Enfeksiyonlara göreceli olarak daha yatkın olan yenidoğan bebeklerde neonatal mastit mevcut literatürde bildirilen olgulara göre ülkemizde biraz daha sık görülmektedir 6. Neden olan ana organizma Staphylococcus aureus'dur, ancak nadir durumlarda Escherichia coli, Pseudomonas aeruginosa, Proteus mirabilis ve Salmonella türleri gibi gram negatif bakteriler de neden olabilir 4. Yenidoğan cildinin ince, bağışıklık sisteminin yetersiz olması ve lokal bariyerlerin yapılan uygulamalarla hasarlanması ile mikroorganizma invazyonu kolay olmaktadır 5. Ender olarak meme başından akıntı gözlenebilir. Mastit apseye dönüşürse fluktuasyon veren kitle palpe edilebilir 6. Neonatal mastit ile tipik olarak sistemik enfeksiyon belirtileri olmadan tek taraflı şişlik, kızarıklık, ısı artışı, hassasiyet ve sertlik saptanır 7. Olguda sol memede fluktuasyon veren kitle ve meme başı akıntısı izlenmemiştir. US taraması, uygun bir klinik ortam varlığında tanıda tercih edilen bir yöntemdir 8. Mastit klinik bir tanıdır, ancak US, altta yatan sıvı birikimini dışlamak ve apse varsa terapötik ve tanısal aspirasyonu yönlendirmek için düşünülmelidir 6,9. US bulguları, sınırları belirgin olmayan ekojenik merkezi stromaya sahip belirgin meme tomurcuğu ve dopplerde artmış vaskülarite neonatal mastitin karakteristik özellikleridir 8. Olguda sol meme retroareolar bölgede yaklaşık 3x2.5cm boyutta milimetrik kistler içeren, düzgün sınırlı lobüle konturlu, oval, heterojen hipoekoik kitle ve çevre dokuda minimal ekojenite artışı mevcuttu. Bu alana yapılan doplerde çevre dokuda minimal akım artışı saptandı. Neonatalmastit tanısı almış dört yenidoğan bebeğin doppler US’sinin değerlendirildiği bir çalışmada; iki vakada avasküler apse yapısı, bir vakada artmış ekojenite ve bir vakada da anekoik apse formasyonu saptanmıştır 5. US'de apseler, sınırları düzensiz, kompleks hipoekoik iç yapıda ve kalın ekojen duvarlıdır. Renkli doppler US’de içerisinde akım izlenmeyen hipoekoik bir alan olarak görünecektir. Meme apsesinde periferik akım izlenebilir 8,9. Hem mastitis hem de apse durumunda reaktif aksiller lenfadenopati mevcut olabilir (9). Olguda apse gelişimi ve aksiller lenf nodu izlenmemiştir. Meme dokusunda apse oluşursa, kültür antibiyogram ve ebeveyn antibiyotik uygulaması ile birlikte cerrahi bir drenaj zorunludur. Neonatal mastiti için tavsiye edilen medikal tedavi stafilokokus aureusa yönelik geniş kapsamlı parenteral antibiyotik kullanımıdır 8.

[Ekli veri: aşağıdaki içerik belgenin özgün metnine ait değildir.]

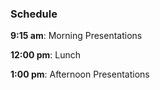 ### Schedule

**9:15 am**: Morning Presentations

**12:00 pm**: Lunch

**1:00 pm**: Afternoon Presentations 

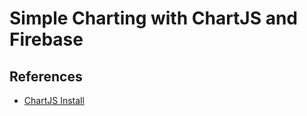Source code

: # Simple Charting with ChartJS and Firebase


## References
- [ChartJS Install](https://www.chartjs.org/docs/latest/getting-started/installation.html)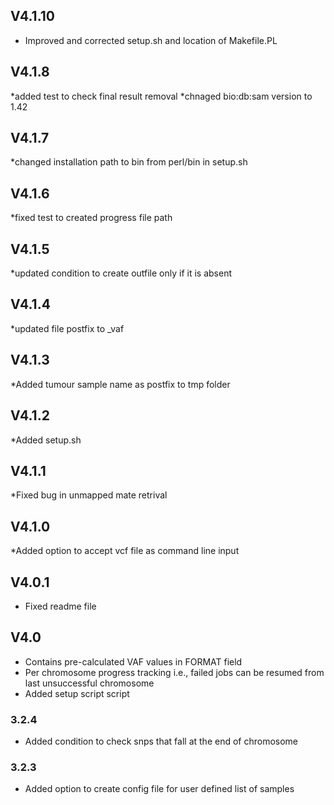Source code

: ## V4.1.10 ########
* Improved and corrected setup.sh and location of Makefile.PL
## V4.1.8 ########
*added test to check final result removal 
*chnaged bio:db:sam version to 1.42
## V4.1.7 ########
*changed installation path to bin from perl/bin in setup.sh
## V4.1.6 ########
*fixed test to created progress file path
## V4.1.5 ########
*updated condition to create outfile only if it is absent
## V4.1.4 ########
*updated file postfix to <varinat>_vaf
## V4.1.3 ########
*Added tumour sample name as postfix to tmp folder 
## V4.1.2 ########
*Added setup.sh
## V4.1.1 ########
*Fixed bug in unmapped mate retrival
## V4.1.0 ########
*Added option to accept vcf file as command line input
## V4.0.1 ########
* Fixed readme file
## V4.0 ########
* Contains pre-calculated VAF values in FORMAT field
* Per chromosome progress tracking i.e., failed jobs can be resumed from last unsuccessful chromosome
* Added setup script script
### 3.2.4 ########
* Added condition to check snps that fall at the end of chromosome
### 3.2.3 ########
*	Added option to create config file for user defined list of samples
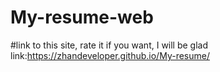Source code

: # My-resume-web
#link to this site, rate it if you want, I will be glad
link:https://zhandeveloper.github.io/My-resume/
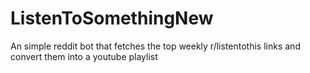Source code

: # ListenToSomethingNew

An simple reddit bot that fetches the top weekly r/listentothis links and convert them into a youtube playlist
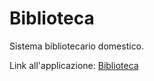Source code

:# Biblioteca
Sistema bibliotecario domestico.

Link all'applicazione: [Biblioteca](https://biblio.pythonanywhere.com)
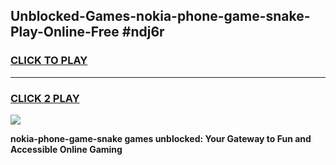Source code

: 
## Unblocked-Games-nokia-phone-game-snake-Play-Online-Free #ndj6r
<h3>
<a href="https://us.freeplayer.one?title=nokia-phone-game-snake&ref=10M">CLICK TO PLAY</a></h3>
<hr>

<h3>
<a href="https://us.freeplayer.one?title=nokia-phone-game-snake&ref=10M">CLICK 2 PLAY</a>
  
</h3>

<a href="https://us.freeplayer.one?title=nokia-phone-game-snake&ref=10M"><img src="https://clearcache.store/games.png"></a>


**nokia-phone-game-snake games unblocked: Your Gateway to Fun and Accessible Online Gaming**
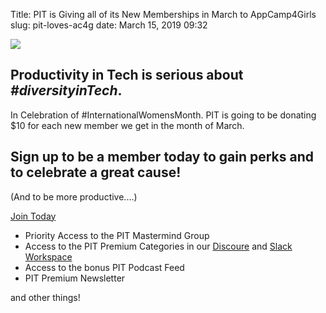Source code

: Title: PIT is Giving all of its New Memberships in March to AppCamp4Girls
slug: pit-loves-ac4g
date: March 15, 2019 09:32

![](https://kjaymiller.s3-us-west-2.amazonaws.com/images/pit-ac4g.jpg)

## Productivity in Tech is serious about _#diversityinTech_. 

In Celebration of #InternationalWomensMonth. PIT is going to be donating $10 for each new member we get in the month of March.

## Sign up to be a member today to gain perks and to celebrate a great cause! 

(And to be more productive....)

[Join Today](https://productivityintech.com/memberships)

* Priority Access to the PIT Mastermind Group
* Access to the PIT Premium Categories in our [Discoure](discourse.productivityintech.com) and [Slack Workspace](https://join.slack.com/t/productivedevs/shared_invite/enQtNDcxNDE5NjAzMjM1LTQ1ZWVjNThhNDE4OTY5YmQ1NzQ0ZWM4NDg2MDIyODZhZjg2Yzk4YzMyNmQzMTI2MTRhYTBlMDI4YzkxZTQwYTk)
* Access to the bonus PIT Podcast Feed
* PIT Premium Newsletter

and other things!
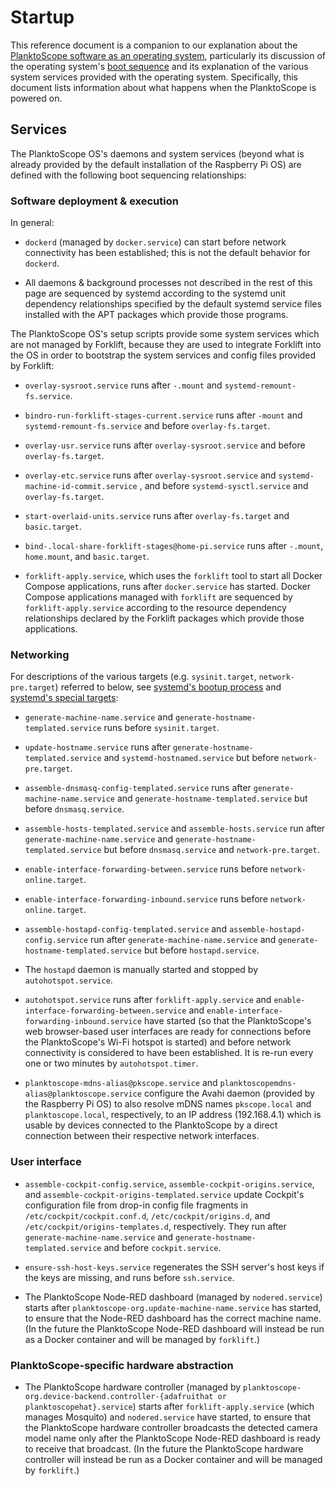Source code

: # Startup

This reference document is a companion to our explanation about the [PlanktoScope software as an operating system](../architecture/os.md), particularly its discussion of the operating system's [boot sequence](../architecture/os.md#boot-sequence) and its explanation of the various system services provided with the operating system. Specifically, this document lists information about what happens when the PlanktoScope is powered on.

## Services

The PlanktoScope OS's daemons and system services (beyond what is already provided by the default installation of the Raspberry Pi OS) are defined with the following boot sequencing relationships:

### Software deployment & execution

In general:

- `dockerd` (managed by `docker.service`) can start before network connectivity has been established; this is not the default behavior for `dockerd`.

- All daemons & background processes not described in the rest of this page are sequenced by systemd according to the systemd unit dependency relationships specified by the default systemd service files installed with the APT packages which provide those programs.

The PlanktoScope OS's setup scripts provide some system services which are not managed by Forklift, because they are used to integrate Forklift into the OS in order to bootstrap the system services and config files provided by Forklift:

- `overlay-sysroot.service` runs after `-.mount` and `systemd-remount-fs.service`.

- `bindro-run-forklift-stages-current.service` runs after `-mount` and `systemd-remount-fs.service` and before `overlay-fs.target`.

- `overlay-usr.service` runs after `overlay-sysroot.service` and before `overlay-fs.target`.

- `overlay-etc.service` runs after `overlay-sysroot.service` and  `systemd-machine-id-commit.service` , and before `systemd-sysctl.service` and `overlay-fs.target`.

- `start-overlaid-units.service` runs after `overlay-fs.target` and `basic.target`.

- `bind-.local-share-forklift-stages@home-pi.service` runs after `-.mount`, `home.mount`, and `basic.target`.

- `forklift-apply.service`, which uses the `forklift` tool to start all Docker Compose applications, runs after `docker.service` has started. Docker Compose applications managed with `forklift` are sequenced by `forklift-apply.service` according to the resource dependency relationships declared by the Forklift packages which provide those applications.

### Networking

For descriptions of the various targets (e.g. `sysinit.target`, `network-pre.target`) referred to below, see [systemd's bootup process](https://www.freedesktop.org/software/systemd/man/latest/bootup.html) and [systemd's special targets](https://www.freedesktop.org/software/systemd/man/latest/systemd.special.html):

- `generate-machine-name.service` and `generate-hostname-templated.service` runs before `sysinit.target`.

- `update-hostname.service` runs after `generate-hostname-templated.service` and `systemd-hostnamed.service` but before `network-pre.target`.

- `assemble-dnsmasq-config-templated.service` runs after `generate-machine-name.service` and `generate-hostname-templated.service` but before `dnsmasq.service`.

- `assemble-hosts-templated.service` and `assemble-hosts.service` run after `generate-machine-name.service` and `generate-hostname-templated.service` but before `dnsmasq.service` and `network-pre.target`.

- `enable-interface-forwarding-between.service` runs before `network-online.target`.

- `enable-interface-forwarding-inbound.service` runs before `network-online.target`.

- `assemble-hostapd-config-templated.service` and `assemble-hostapd-config.service` run after `generate-machine-name.service` and `generate-hostname-templated.service` but before `hostapd.service`.

- The `hostapd` daemon is manually started and stopped by `autohotspot.service`.

- `autohotspot.service` runs after `forklift-apply.service` and `enable-interface-forwarding-between.service` and ``enable-interface-forwarding-inbound.service`` have started (so that the PlanktoScope's web browser-based user interfaces are ready for connections before the PlanktoScope's Wi-Fi hotspot is started) and before network connectivity is considered to have been established. It is re-run every one or two minutes by `autohotspot.timer`.

- `planktoscope-mdns-alias@pkscope.service` and `planktoscopemdns-alias@planktoscope.service` configure the Avahi daemon (provided by the Raspberry Pi OS) to also resolve mDNS names `pkscope.local` and `planktoscope.local`, respectively, to an IP address (192.168.4.1) which is usable by devices connected to the PlanktoScope by a direct connection between their respective network interfaces.

### User interface

- `assemble-cockpit-config.service`, `assemble-cockpit-origins.service`, and `assemble-cockpit-origins-templated.service` update Cockpit's configuration file  from drop-in config file fragments in `/etc/cockpit/cockpit.conf.d`, `/etc/cockpit/origins.d`, and `/etc/cockpit/origins-templates.d`, respectively. They run after `generate-machine-name.service` and `generate-hostname-templated.service` and before `cockpit.service`.

- `ensure-ssh-host-keys.service` regenerates the SSH server's host keys if the keys are missing, and runs before `ssh.service`.

- The PlanktoScope Node-RED dashboard (managed by `nodered.service`) starts after `planktoscope-org.update-machine-name.service` has started, to ensure that the Node-RED dashboard has the correct machine name. (In the future the PlanktoScope Node-RED dashboard will instead be run as a Docker container and will be managed by `forklift`.)

### PlanktoScope-specific hardware abstraction

- The PlanktoScope hardware controller (managed by `planktoscope-org.device-backend.controller-{adafruithat or planktoscopehat}.service`) starts after `forklift-apply.service` (which manages Mosquito) and `nodered.service` have started, to ensure that the PlanktoScope hardware controller broadcasts the detected camera model name only after the PlanktoScope Node-RED dashboard is ready to receive that broadcast. (In the future the PlanktoScope hardware controller will instead be run as a Docker container and will be managed by `forklift`.)

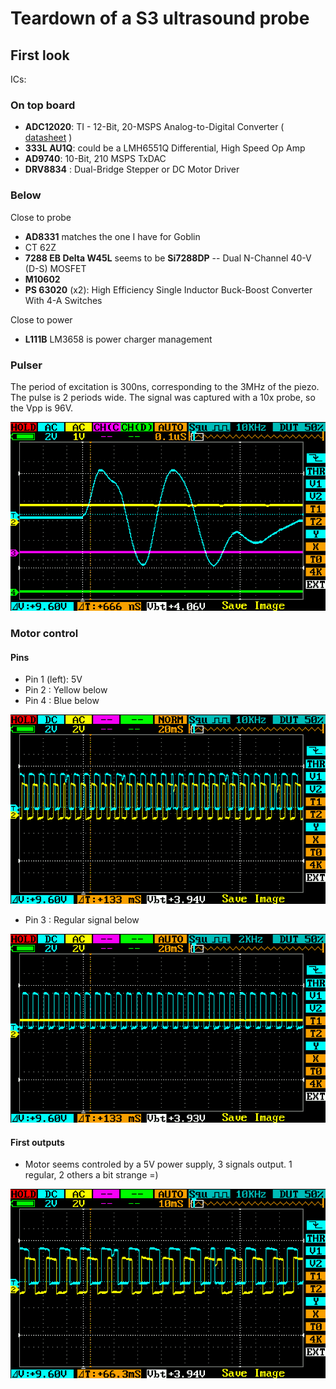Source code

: # Teardown of a S3 ultrasound probe

## First look

ICs:

### On top board

* __ADC12020__: TI - 12-Bit, 20-MSPS Analog-to-Digital Converter ( [datasheet](/include/s3/datasheets/adc12020.pdf) )
* __333L AU1Q__: could be a LMH6551Q Differential, High Speed Op Amp
* __AD9740__: 10-Bit, 210 MSPS TxDAC
* __DRV8834__ : Dual-Bridge Stepper or DC Motor Driver

### Below

Close to probe

* __AD8331__ matches the one I have for Goblin
* CT 62Z
* __7288 EB Delta W45L__ seems to be __Si7288DP__ -- Dual N-Channel 40-V (D-S) MOSFET
* __M10602__
* __PS 63020__ (x2): High Efficiency Single Inductor Buck-Boost Converter With 4-A Switches

Close to power

* __L111B__ LM3658 is power charger management


### Pulser

The period of excitation is 300ns, corresponding to the 3MHz of the piezo. The pulse is 2 periods wide. The signal was captured with a 10x probe, so the Vpp is 96V.

![](/include/s3/pulser/IMAG001.png)

### Motor control

#### Pins

* Pin 1 (left): 5V
* Pin 2 : Yellow below
* Pin 4 : Blue below

![](/include/s3/counter/IMAG008.png)

* Pin 3 : Regular signal below

![](/include/s3/counter/IMAG009.png)

#### First outputs

* Motor seems controled by a 5V power supply, 3 signals output. 1 regular, 2 others a bit strange =)	

![](/include/s3/counter/IMAG007.png)
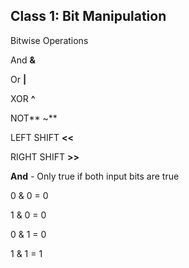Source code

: ## Class 1: Bit Manipulation



Bitwise Operations 

And **&** 

Or **\|**

XOR **^**

NOT** ~**

LEFT SHIFT **&lt;&lt;**

RIGHT SHIFT **&gt;&gt;**



**And** - Only true if both input bits are true 

0 & 0 = 0

1 & 0 = 0

0 & 1 = 0

1 & 1 = 1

Ultrasonografi apseyi saptayabilir ancak fluktuasyon yoksa cerrahi müdahale zorunlu değildir 10.
Yenidoğan mastiti geniş selülit, nekrotizan fasiit ve osteomiyelit ile komplike olabilir. Memenin gelecekteki gelişimini etkileyebilir, bu nedenle tedavi optimize edilmelidir ve bu durum, gelecekteki yenidoğan yaşamında uzun vadeli etkileri olabileceğinden, yeterince tedavi edilmelidir 2. Olgu farkedildikten 7 gün sonra hastaneye getirilmiş ve bu esnada geçen sürede memede süt var olduğu düşünülüp sıkılmıştır. Hassas memenin sıkılması tahrişe ve bakteri invazyonuna bulguların daha belirgin olmasına neden olmuştur. Görüntüleme sonrası hasta yenidoğan kliniğine yatırılarak intravenöz ampisilin ve gentamisin tedavisi başlandı. Tedavi bitiminde sorun izlenmedi.
Sonuç olarak; neonatal mastit vakalarının önlenmesinde öncelikle ailelerin meme masajı ve diğer geleneksel tedavi yöntemlerinin uygulanmaması ve bu şikayetleri olanların doktora müracaat etmeleri konusunda bilgilendirilmesi gerekmektedir. Erken tedavi gelişecek komplikasyonların ve ileriki yaşlarda oluşacak kozmetik problemlerin önlenmesinde önem taşımaktadır.